The Future Happens Twice

Author:

Matt Browne

Publisher:

Athena Press

ISBN:

Paperback ISBN(s): 1-84401-850-X

series:

The Perennial Project

Rating:

7

Review:

The purpose of genre is to give the customer some basic idea of the fiction or nonfiction category the book falls in. This makes it easier for them to find it on the bookshelf. From there it's usually the fight of the well-known author, or for that rare reader, inquisitive enough to traverse new territory, it might be the arresting cover, or the concise blurb inside the cover or on the back of the book. In the adult fiction category, there are your three basic genres: romance, mystery, and science fiction.

Science Fiction is primarily the genre of ideas. In Matt Browne's series The Perennial Project, his focus is on the movement of mankind to the stars. The first book, The Future Happens Twice explores the how and why we get to the stars. Why we go, is simply because to not do so, mankind will become extinct. Earth and the solar system can not last forever.

Not using the usual leap of logic to travel with warped space, wormholes, or twisted fate, Browne uses something we use daily: languages.

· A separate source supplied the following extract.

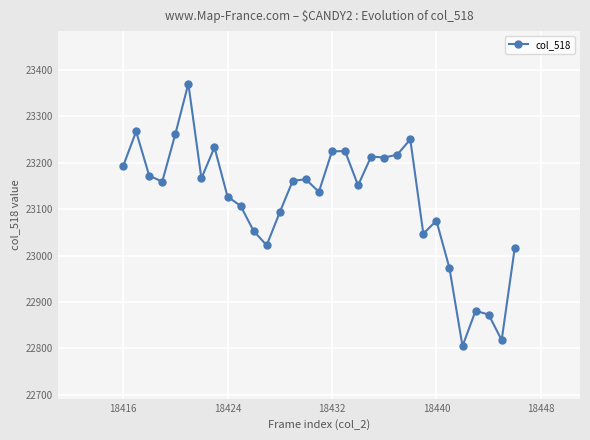

What is the minimum value shown in the chart?

22805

In this case, programming languages. Programming that will allow androids to thaw embryos, birth them with mechanical wombs, raise, and educated the children for arrival on the new world. That is a world forty eight thousand years away. No back-up for humans to come fix any problem, or turn to for resources.

The Future Happens Twice covers the vast effort of what it takes to make such a project successful; what it takes makes NASA look like a Garage Band.

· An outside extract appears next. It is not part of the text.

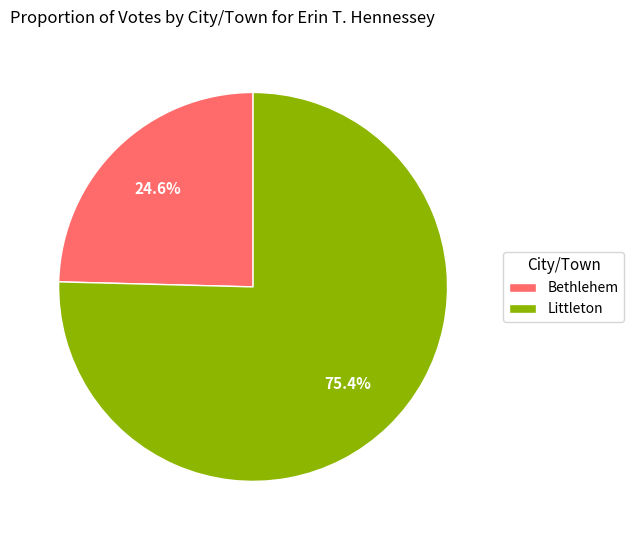

What is the smallest slice in the pie chart?

Bethlehem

Ethical boundaries are pushed as people's lives are unknowingly manipulated for data, gene, and possible psychosis. Who are the people that get involve in all this? Who are those that find out their lives are little more than that of a lab rat? These are the ideas and more that are explore extensively in The Future Happens Twice.

I gave The Future Happens Twice a seven point five only because I found the characters themselves flat. I am a reader who loves not only a juicy steak of an idea but characters I can really live with and in. I can appreciate the idea of a character to simply move the story idea and indeed this was the method of story telling for centuries. Being the modern sort of gal however, I prefer my characters to have more substance. I like to think I could meet them, and wonder what they'd be like to have tea with, or could I stand to be in a room with them? Would I want to smack them for a stupid move, hug them when they have trials, and cheer when they win? This is what pumps the heart. The ideas provide the frame, the structure, and the grandeur for the house. It is the characters however, that make it a home.